Тетради все до единой оказались исписанными красивым, но не русским письмом: это были латинские сочинения деда, того, что служил переводчиком. Запустив руки в сундучок, Ардальон стал ворошить тетради. Среди них оказалась одна – толстая, прочно, самодельно, видимо, переплетенная, аляповато, неумело окленная темно-синей деревенской холстиной. Неказисто выглядела находка, но почему-то, словно в предчувствии чуда, забилось сердце мальчика. Не раскрывая книгу, не пытаясь в сумраке разобрать, что в ней написано, Ардальон убежал в сад, в самый далекий уголок, где густо разросся бурьян-чернобыльник и алели пряно пахнущие медом колючие цветки корявого татарника. Забравшись в самые непроходимые дебри, дрожа от нетерпения, прямо на середине раскрыл книгу… И вот этот-то час знойного летнего дня и предопределил все будущее направление его жизни.

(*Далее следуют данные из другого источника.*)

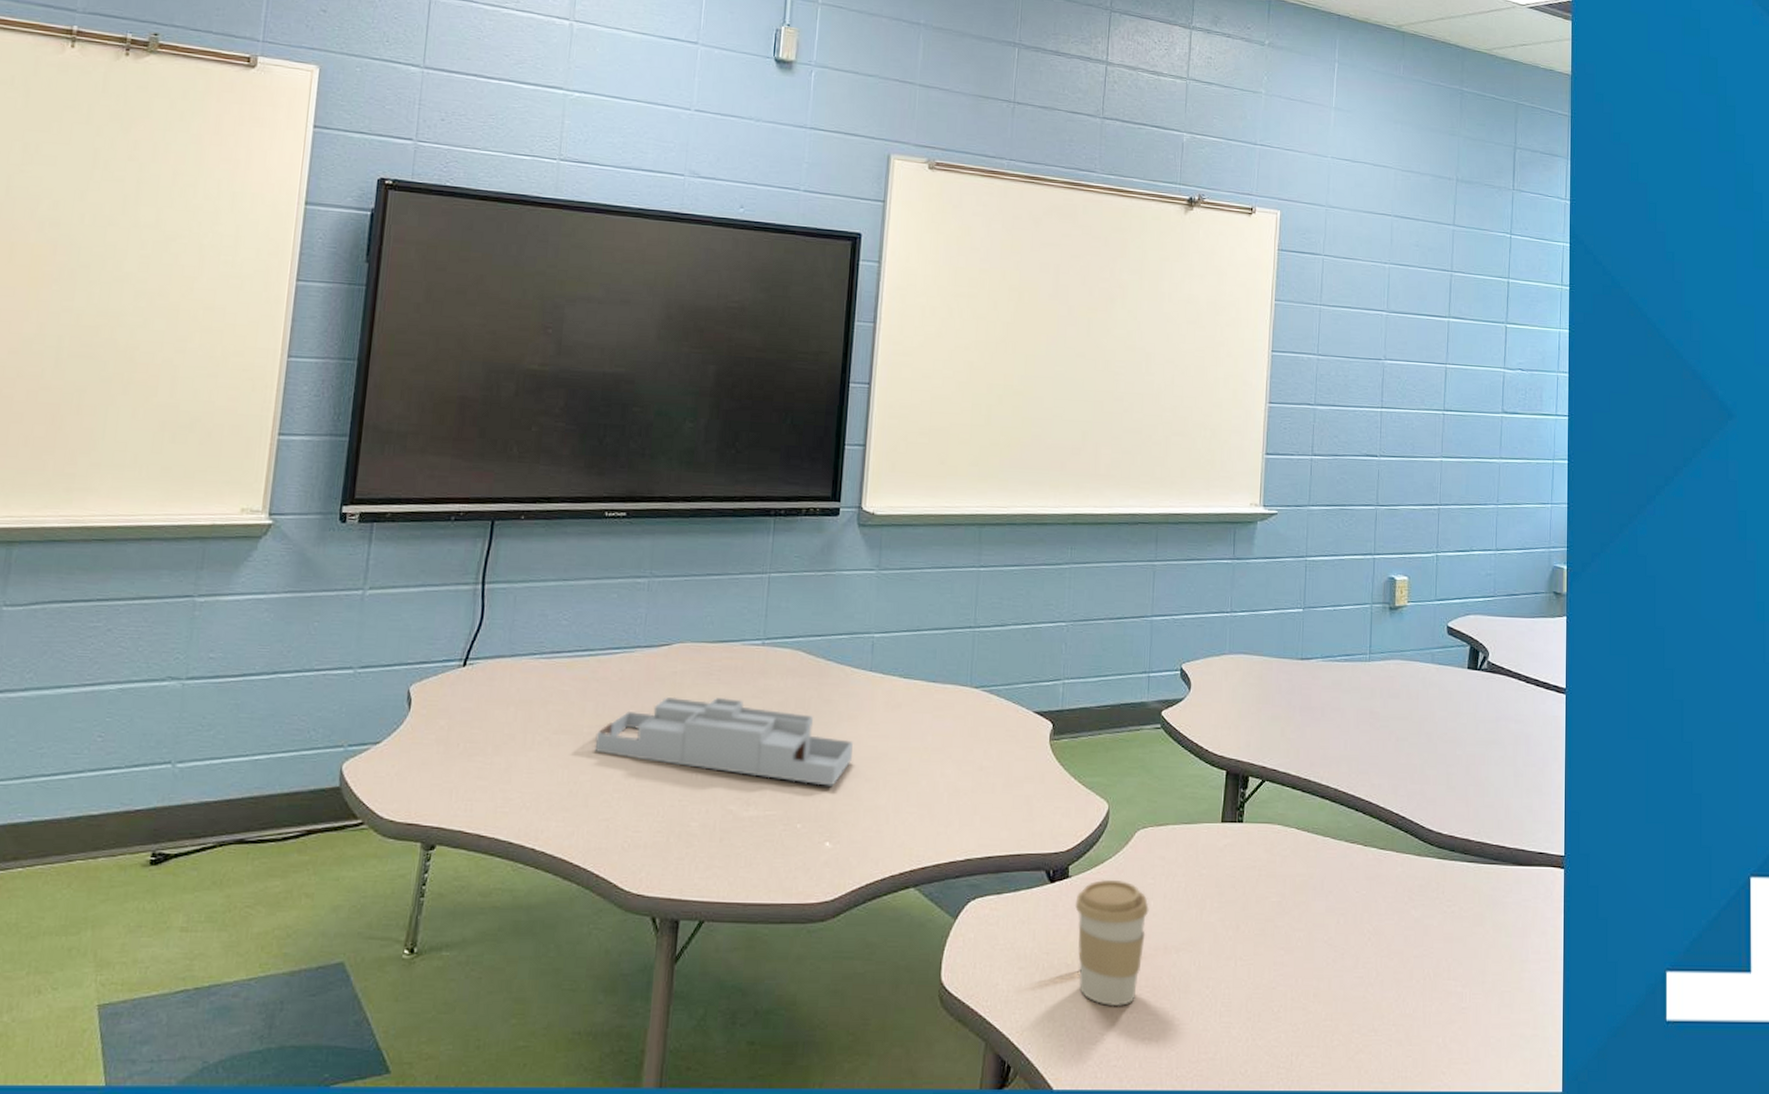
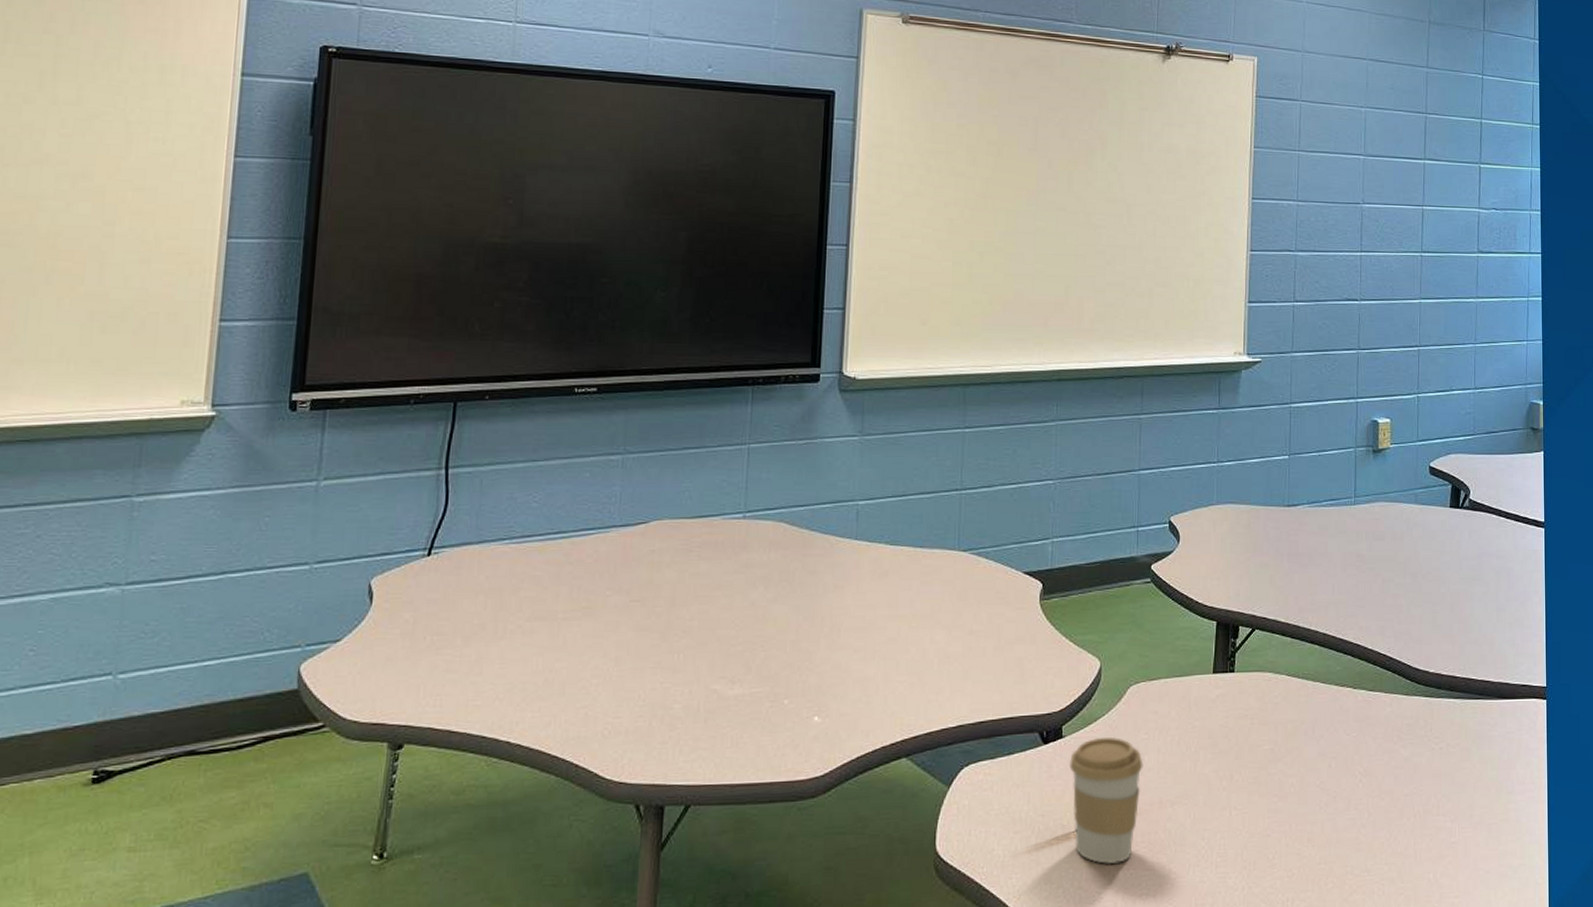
desk organizer: present [594,696,853,786] -> none [570,573,840,659]

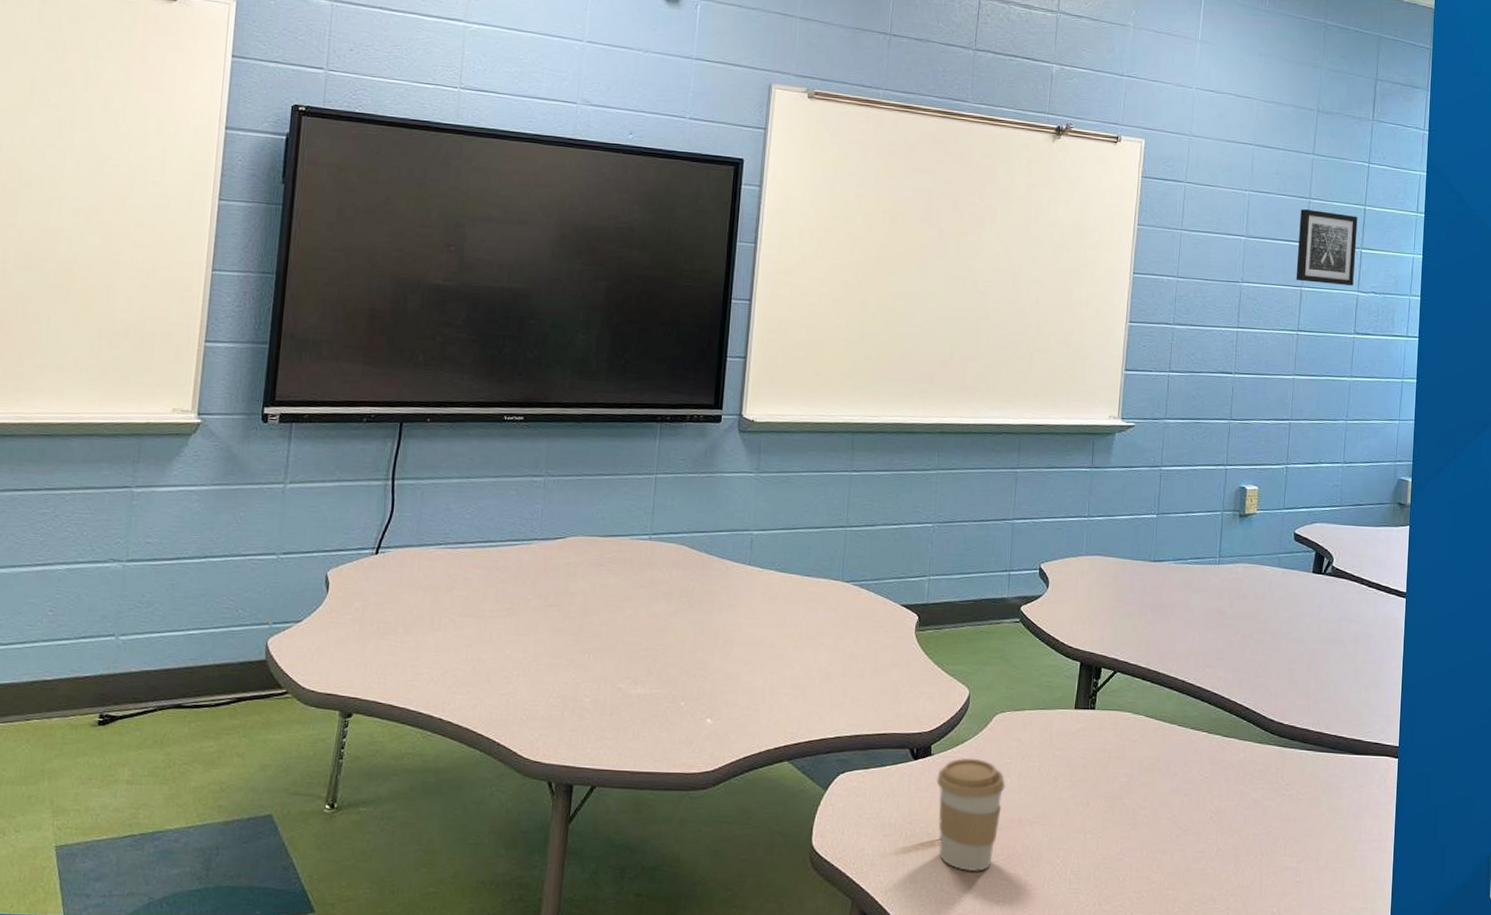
wall art: none [1416,125,1475,203] -> present [1296,209,1358,286]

В толстой тетради были стихи. Ардальон прочитал первые строки и обомлел, пораженный немыслимой красотой. Не очень понятно оказалось прочитанное, но какая-то магическая сила, сладкая музыка слов покорила его, прямо-таки повергла ниц:
Глагол времен! Металла звон!
Твой страшный глас меня пленяет,
Завет меня, зовет твой стон,
Зовет – и к гробу приближает
И «металла звон», и «страшный глас», и зовущий куда-то стон, неизвестно почему приближающий к гробу, – что это такое? Разуму восьмилетнего мальчика, конечно, трудно было разобраться в подобных загадках, но тонкое чувство поняло и оценило красоту стиха, его величественную, грозную музыку.
Ардальон с трепетом перевернул страницу – и там то же очарование и музыка слов, пусть даже и не всегда понятных: снедь червей, гробницы злость, алчна смерть, какие-то Плениры и Фелицы… Но что за неведомая колдовская сила заключалась в них!
Много лет спустя, когда Ардальон рассказал Ивану Савичу об этих своих младенческих ощущениях, тот, выслушав с видимым интересом, улыбнулся:
– Ах, Ардальон Петрович! И бедны-то мы с вами, и не чиновны, а счастливчики, ей-богу! Ведь это в вашу деревенскую лачугу Поэзия заглянула и чувства такие вам оставила в дар, что вы их до гробовой доски не забудете… Признаться вам? Ведь и со мной точно так же, как вы рассказываете, было: и сны, и подземные царства, и восторги от непонятных слов с их очарованьем, с их музыкой… На всю жизнь! На всю жизнь такие чувства, сколько их ни вышибали семинарскими премудростями!..
Все лето Ардальон не расставался с дедовой книгой: читал и перечитывал, многое заучил наизусть, иное переписывал в свою тетрадку, норовя перенять как бы летящую изящность дедова почерка, но где же! Руке не хватало твердости и опыта, строки ползли и загибались, хвосты и завитушки заглавных букв топорщились коряво… Собственное неуменье огорчало мальчика, и он плакал украдкой.
Осенью его повезли в Воронеж и определили в первый класс духовного училища.